• _Excerpted data_
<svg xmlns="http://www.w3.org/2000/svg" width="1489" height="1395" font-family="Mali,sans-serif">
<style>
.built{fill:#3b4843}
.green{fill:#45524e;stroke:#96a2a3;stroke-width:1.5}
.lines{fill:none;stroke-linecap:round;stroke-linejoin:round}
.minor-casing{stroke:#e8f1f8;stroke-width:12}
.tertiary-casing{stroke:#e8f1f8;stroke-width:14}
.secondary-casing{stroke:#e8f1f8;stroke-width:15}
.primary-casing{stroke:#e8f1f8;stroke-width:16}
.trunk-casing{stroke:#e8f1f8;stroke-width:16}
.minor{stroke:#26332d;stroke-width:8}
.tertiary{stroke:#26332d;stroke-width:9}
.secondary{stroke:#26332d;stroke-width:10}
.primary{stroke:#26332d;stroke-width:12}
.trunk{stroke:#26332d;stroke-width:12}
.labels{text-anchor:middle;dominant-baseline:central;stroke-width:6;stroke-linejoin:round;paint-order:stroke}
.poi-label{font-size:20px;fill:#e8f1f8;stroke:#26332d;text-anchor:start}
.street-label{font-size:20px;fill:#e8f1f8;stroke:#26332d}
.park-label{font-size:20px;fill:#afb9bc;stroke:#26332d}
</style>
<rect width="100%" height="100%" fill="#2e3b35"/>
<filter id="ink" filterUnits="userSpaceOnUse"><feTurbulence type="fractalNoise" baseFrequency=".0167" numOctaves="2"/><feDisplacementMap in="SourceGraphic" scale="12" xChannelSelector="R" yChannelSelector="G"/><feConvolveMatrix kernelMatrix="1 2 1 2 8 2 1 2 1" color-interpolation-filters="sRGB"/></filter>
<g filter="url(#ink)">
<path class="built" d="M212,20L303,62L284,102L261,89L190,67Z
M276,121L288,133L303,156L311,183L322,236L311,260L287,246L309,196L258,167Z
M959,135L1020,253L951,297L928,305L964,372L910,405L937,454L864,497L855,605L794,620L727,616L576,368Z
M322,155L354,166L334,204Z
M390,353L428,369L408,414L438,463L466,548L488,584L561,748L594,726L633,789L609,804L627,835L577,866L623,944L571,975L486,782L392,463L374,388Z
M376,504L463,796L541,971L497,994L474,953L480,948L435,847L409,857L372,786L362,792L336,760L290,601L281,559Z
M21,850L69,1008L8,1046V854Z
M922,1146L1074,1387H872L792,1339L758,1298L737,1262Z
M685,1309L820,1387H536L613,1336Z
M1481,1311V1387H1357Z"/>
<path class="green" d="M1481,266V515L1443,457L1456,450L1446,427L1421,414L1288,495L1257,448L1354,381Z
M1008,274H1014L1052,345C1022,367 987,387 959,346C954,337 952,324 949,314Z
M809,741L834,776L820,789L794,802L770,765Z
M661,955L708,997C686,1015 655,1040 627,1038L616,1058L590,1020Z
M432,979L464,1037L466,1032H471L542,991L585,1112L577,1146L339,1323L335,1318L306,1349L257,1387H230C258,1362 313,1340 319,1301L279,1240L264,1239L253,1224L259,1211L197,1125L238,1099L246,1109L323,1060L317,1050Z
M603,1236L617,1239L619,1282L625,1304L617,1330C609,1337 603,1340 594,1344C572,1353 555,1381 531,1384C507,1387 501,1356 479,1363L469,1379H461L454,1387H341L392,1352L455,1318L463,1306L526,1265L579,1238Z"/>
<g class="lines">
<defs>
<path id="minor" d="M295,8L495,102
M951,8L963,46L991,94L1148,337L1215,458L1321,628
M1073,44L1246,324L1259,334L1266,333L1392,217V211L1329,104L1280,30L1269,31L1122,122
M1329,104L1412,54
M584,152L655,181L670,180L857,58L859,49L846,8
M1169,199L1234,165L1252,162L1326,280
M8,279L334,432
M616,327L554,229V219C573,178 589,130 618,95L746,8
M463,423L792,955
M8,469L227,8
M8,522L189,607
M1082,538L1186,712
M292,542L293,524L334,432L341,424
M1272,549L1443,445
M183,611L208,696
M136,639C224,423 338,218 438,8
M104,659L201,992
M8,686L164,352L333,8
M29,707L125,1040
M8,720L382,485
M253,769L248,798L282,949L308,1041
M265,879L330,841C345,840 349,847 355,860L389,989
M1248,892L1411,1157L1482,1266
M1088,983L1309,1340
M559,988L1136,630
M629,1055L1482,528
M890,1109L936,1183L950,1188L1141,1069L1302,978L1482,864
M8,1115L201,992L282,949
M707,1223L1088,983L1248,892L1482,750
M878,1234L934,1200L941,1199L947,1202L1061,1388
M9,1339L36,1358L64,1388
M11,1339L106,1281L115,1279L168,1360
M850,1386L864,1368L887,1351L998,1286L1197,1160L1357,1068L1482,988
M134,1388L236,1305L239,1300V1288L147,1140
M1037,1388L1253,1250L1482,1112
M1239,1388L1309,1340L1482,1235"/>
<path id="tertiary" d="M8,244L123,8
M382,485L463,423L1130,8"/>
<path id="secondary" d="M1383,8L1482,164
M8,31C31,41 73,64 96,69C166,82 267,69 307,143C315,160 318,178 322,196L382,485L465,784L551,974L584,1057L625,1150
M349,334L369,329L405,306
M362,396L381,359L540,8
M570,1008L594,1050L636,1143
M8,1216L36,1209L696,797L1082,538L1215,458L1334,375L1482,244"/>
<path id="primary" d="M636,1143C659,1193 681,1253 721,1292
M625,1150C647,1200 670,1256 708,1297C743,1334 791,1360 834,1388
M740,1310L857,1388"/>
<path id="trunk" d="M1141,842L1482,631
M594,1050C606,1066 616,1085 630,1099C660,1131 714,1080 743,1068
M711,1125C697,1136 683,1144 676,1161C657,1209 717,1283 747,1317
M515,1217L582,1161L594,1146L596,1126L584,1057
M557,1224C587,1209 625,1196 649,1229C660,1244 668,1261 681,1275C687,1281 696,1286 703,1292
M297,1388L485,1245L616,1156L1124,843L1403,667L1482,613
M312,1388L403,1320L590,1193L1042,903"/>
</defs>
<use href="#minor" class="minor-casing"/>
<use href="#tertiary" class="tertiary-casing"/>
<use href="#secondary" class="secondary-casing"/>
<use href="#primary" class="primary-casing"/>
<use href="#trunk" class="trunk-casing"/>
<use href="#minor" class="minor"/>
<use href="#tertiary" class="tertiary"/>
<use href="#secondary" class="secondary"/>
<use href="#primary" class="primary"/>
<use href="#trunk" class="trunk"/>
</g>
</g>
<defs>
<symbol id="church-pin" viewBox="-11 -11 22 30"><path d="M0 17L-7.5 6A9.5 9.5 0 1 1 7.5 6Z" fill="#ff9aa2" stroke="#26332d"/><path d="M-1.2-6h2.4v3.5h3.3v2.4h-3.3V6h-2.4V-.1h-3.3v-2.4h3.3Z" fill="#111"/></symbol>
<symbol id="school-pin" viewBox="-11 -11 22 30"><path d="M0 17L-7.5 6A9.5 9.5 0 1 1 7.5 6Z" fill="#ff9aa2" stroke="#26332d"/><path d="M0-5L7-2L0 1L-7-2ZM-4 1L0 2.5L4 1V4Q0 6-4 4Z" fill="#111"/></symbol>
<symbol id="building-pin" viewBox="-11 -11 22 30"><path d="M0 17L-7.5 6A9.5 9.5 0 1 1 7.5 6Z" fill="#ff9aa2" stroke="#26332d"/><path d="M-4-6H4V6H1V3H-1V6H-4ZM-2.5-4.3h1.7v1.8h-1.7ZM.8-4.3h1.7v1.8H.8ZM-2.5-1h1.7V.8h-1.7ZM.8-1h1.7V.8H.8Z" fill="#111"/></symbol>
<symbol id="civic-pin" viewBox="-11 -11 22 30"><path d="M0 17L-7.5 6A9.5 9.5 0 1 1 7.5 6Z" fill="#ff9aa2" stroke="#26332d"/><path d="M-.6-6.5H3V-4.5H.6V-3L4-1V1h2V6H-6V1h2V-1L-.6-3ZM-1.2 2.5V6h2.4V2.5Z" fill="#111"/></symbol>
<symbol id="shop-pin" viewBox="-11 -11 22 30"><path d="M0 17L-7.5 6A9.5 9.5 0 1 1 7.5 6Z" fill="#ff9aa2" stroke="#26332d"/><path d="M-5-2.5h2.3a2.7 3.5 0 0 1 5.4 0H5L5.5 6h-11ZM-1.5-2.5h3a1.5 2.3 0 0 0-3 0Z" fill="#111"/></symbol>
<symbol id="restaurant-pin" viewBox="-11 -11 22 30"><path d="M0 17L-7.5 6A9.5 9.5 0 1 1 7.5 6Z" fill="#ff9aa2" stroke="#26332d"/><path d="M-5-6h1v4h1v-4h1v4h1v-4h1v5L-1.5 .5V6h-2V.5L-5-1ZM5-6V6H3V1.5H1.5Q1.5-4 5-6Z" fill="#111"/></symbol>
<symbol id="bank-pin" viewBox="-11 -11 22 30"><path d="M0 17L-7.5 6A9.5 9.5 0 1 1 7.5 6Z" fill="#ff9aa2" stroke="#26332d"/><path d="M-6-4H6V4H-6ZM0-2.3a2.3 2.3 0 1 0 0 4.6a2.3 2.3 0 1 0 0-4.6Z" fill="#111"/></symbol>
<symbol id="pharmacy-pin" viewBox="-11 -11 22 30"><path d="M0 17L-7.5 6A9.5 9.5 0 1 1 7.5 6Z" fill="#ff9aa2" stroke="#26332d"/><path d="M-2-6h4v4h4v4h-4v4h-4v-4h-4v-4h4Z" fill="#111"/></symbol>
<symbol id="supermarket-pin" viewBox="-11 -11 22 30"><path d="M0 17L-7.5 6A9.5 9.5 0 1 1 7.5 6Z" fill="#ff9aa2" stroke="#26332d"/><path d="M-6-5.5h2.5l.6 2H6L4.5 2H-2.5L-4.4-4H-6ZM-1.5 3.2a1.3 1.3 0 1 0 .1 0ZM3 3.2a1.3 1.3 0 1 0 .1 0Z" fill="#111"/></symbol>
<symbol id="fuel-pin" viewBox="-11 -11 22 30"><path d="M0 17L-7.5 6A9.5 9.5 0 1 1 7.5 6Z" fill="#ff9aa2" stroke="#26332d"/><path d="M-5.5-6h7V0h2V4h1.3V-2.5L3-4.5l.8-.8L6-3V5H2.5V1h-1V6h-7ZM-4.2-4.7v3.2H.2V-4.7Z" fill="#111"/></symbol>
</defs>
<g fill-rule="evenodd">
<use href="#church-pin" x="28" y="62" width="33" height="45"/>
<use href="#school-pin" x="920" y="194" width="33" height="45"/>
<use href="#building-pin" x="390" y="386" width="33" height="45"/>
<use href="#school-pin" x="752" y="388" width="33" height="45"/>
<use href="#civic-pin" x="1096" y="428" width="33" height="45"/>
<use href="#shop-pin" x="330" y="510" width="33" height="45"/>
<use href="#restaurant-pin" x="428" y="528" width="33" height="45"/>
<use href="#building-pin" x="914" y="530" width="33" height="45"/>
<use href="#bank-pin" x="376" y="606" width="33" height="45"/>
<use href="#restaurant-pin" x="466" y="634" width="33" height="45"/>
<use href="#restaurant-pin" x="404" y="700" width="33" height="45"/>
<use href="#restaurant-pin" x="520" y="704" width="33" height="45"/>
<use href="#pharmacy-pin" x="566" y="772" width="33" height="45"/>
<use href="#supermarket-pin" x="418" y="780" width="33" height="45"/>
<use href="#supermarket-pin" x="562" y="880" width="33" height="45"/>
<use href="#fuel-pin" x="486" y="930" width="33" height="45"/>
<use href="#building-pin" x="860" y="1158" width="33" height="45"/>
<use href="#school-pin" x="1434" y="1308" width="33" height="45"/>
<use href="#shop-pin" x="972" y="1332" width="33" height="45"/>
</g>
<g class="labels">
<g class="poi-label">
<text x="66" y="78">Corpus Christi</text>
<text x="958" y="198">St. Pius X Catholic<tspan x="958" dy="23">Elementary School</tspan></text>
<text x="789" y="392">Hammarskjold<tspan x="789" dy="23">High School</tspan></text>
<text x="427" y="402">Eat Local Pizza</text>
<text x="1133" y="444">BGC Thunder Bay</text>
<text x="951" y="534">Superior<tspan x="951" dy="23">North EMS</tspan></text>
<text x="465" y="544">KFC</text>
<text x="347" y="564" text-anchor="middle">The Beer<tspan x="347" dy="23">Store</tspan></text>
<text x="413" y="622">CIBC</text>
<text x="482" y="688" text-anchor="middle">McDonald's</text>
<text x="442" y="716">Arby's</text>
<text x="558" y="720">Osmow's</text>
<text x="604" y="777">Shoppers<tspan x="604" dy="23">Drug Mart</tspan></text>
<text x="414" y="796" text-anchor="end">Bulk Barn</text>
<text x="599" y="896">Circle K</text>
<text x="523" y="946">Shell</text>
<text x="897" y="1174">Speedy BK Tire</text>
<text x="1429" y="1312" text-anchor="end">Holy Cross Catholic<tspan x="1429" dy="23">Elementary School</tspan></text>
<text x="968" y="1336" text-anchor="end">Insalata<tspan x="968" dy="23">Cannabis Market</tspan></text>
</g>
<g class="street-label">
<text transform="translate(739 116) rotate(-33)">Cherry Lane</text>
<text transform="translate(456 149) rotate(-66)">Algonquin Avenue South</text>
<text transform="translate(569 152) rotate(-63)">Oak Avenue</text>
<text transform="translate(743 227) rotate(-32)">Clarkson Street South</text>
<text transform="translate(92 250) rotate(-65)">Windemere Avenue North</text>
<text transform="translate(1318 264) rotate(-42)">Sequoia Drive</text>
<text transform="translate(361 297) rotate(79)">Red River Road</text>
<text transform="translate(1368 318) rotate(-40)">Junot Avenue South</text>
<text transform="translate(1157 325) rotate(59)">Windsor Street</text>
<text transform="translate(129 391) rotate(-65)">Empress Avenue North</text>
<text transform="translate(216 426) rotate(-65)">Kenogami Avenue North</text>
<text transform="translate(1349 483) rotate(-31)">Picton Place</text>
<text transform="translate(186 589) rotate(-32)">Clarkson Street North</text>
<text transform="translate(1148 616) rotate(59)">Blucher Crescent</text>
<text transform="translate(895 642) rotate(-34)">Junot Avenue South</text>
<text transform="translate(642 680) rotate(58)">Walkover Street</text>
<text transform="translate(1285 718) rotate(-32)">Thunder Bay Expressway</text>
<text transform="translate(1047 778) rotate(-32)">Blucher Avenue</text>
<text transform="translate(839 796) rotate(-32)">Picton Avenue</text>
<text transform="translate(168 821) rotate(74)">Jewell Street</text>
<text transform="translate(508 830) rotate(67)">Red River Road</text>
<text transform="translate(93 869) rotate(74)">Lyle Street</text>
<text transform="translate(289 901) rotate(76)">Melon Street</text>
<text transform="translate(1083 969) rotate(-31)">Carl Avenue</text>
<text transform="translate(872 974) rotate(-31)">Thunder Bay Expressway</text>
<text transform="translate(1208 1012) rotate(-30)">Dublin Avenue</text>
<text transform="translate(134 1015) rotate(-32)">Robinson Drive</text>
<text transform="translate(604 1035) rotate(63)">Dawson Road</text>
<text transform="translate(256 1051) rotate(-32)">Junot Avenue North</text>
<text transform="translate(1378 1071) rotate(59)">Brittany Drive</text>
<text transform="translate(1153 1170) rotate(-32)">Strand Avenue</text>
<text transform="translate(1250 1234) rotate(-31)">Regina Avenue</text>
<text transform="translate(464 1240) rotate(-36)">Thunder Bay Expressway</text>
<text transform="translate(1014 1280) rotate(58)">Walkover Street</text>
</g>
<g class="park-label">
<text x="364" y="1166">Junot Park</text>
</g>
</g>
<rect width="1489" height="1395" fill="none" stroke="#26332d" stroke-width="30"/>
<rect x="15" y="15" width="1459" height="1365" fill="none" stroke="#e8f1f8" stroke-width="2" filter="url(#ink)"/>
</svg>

...

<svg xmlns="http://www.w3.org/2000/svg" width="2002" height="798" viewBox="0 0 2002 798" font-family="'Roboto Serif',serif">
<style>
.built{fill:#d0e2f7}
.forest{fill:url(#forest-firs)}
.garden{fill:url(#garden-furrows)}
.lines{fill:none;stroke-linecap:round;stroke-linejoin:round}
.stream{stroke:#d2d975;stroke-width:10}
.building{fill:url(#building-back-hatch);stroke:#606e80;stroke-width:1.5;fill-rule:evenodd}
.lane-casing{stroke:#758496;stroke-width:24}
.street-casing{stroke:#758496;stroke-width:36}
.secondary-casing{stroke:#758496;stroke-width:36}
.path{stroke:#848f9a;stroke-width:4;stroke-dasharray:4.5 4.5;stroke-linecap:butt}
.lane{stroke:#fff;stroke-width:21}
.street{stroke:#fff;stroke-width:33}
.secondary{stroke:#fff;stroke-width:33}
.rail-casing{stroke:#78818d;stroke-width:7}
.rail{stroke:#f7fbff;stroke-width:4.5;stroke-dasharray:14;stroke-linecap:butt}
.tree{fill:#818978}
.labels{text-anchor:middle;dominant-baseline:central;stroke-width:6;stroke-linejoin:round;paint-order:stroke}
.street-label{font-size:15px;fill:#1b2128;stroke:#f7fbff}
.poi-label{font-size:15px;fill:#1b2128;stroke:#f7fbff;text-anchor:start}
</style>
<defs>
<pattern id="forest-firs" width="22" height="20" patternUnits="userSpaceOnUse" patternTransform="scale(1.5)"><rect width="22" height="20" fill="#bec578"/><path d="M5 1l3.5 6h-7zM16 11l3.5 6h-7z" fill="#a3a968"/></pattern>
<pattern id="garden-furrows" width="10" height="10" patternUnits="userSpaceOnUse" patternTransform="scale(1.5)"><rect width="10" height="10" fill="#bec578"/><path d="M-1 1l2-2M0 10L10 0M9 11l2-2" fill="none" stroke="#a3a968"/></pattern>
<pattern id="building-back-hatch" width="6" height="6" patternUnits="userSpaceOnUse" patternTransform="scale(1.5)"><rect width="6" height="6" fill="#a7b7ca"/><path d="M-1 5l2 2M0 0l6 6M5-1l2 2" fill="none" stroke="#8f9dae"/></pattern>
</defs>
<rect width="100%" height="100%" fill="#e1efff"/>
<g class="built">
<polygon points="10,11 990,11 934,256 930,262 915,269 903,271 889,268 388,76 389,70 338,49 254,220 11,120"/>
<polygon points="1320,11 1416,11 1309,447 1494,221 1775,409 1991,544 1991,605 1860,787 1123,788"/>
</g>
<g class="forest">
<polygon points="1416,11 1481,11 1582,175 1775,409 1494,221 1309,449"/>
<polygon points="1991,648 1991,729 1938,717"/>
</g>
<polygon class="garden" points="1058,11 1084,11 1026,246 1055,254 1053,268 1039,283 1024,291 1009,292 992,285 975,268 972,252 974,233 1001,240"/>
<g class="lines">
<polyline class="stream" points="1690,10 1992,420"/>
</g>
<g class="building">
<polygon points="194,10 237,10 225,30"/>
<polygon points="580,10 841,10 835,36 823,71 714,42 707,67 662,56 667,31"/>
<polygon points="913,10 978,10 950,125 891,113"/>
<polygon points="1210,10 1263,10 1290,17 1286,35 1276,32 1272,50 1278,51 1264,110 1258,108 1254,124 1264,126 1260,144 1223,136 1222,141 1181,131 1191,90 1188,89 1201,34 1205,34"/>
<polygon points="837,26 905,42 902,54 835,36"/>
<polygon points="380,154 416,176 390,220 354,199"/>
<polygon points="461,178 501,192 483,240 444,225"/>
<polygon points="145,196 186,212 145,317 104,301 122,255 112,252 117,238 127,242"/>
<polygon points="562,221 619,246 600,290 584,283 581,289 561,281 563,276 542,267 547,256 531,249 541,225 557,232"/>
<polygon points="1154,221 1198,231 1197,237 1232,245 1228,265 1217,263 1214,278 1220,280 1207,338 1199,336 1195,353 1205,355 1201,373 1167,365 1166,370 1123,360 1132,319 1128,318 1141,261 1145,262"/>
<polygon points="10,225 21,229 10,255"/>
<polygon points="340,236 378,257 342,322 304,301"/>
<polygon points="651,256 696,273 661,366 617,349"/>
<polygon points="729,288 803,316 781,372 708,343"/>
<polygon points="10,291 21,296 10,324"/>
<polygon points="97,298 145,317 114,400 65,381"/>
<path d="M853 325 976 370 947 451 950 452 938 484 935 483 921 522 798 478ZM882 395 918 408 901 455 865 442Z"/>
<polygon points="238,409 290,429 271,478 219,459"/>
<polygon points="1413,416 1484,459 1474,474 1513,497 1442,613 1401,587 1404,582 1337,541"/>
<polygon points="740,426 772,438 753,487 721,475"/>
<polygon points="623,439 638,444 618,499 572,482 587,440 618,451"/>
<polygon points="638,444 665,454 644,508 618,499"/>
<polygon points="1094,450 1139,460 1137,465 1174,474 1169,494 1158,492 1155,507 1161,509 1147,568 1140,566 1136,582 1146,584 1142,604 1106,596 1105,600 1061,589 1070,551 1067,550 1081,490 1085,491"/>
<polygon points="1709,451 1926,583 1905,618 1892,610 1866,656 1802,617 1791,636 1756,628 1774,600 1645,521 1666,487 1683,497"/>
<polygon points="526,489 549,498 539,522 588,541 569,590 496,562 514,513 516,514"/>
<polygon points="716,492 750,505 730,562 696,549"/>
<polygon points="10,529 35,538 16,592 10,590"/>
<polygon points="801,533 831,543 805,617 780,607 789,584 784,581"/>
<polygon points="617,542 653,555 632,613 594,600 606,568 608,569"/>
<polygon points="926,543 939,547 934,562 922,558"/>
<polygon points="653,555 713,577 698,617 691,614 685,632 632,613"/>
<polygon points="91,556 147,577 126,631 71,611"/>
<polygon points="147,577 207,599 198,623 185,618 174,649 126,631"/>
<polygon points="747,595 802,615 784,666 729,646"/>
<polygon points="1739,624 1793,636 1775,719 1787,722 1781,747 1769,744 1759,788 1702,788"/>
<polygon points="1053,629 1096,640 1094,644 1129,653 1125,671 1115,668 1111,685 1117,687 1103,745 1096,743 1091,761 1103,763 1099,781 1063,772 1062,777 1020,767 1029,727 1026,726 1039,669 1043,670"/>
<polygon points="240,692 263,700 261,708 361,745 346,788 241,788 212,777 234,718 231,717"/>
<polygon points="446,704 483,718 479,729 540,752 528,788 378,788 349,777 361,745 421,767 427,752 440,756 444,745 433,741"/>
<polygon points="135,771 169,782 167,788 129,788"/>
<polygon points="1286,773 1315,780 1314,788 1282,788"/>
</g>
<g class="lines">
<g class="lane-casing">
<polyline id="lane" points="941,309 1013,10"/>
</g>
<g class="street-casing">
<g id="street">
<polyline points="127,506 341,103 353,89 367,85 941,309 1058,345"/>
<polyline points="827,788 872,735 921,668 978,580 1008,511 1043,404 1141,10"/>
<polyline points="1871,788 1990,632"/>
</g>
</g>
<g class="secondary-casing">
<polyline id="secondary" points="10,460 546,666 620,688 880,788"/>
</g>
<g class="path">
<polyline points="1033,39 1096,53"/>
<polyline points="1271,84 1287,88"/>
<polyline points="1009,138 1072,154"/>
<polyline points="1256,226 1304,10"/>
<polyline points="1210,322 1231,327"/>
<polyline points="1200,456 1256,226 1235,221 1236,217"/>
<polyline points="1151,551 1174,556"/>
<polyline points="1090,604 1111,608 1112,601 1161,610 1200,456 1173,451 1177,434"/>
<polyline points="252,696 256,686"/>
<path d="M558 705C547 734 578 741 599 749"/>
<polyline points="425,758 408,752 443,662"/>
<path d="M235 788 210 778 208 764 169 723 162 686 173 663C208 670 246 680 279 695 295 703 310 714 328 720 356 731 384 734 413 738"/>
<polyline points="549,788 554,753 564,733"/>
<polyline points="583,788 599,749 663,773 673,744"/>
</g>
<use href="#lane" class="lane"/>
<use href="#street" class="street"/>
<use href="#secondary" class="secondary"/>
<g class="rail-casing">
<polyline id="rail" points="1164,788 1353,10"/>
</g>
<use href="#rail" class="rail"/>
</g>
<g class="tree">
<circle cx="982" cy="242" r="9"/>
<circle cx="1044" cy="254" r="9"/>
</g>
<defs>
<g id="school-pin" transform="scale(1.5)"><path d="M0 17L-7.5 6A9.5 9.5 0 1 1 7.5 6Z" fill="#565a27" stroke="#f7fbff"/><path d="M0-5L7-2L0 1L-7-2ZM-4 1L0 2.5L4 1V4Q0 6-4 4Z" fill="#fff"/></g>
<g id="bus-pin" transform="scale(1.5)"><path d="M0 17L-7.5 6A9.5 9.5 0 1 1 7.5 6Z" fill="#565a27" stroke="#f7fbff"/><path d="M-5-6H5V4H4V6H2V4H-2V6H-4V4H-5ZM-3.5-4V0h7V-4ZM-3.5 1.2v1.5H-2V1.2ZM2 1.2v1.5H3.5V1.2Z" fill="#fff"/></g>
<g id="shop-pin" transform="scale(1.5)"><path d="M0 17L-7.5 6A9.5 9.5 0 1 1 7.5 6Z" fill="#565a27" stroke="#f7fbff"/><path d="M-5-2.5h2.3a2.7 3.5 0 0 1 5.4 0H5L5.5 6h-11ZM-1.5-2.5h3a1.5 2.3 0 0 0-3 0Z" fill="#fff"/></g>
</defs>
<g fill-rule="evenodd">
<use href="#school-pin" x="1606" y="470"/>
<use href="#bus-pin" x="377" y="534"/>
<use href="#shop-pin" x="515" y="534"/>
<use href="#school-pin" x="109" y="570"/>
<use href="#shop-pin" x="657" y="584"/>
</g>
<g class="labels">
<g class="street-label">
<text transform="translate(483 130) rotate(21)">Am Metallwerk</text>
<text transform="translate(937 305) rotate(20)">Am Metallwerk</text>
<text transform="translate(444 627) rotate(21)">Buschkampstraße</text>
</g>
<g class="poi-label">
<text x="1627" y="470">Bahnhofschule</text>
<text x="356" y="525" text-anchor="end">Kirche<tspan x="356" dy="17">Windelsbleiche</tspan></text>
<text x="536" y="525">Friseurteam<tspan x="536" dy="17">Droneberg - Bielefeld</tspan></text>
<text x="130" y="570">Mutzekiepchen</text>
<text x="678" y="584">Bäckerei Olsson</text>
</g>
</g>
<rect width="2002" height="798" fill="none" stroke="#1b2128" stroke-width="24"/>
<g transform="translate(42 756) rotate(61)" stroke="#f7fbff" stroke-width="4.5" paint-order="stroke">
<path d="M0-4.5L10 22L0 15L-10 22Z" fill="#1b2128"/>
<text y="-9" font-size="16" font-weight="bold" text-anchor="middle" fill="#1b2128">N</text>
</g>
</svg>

• _Task brief_
Find the word "butt" in the listing above, then copy each line where it turns up.

• _Reply to the exercise_
.path{stroke:#848f9a;stroke-width:4;stroke-dasharray:4.5 4.5;stroke-linecap:butt}
.rail{stroke:#f7fbff;stroke-width:4.5;stroke-dasharray:14;stroke-linecap:butt}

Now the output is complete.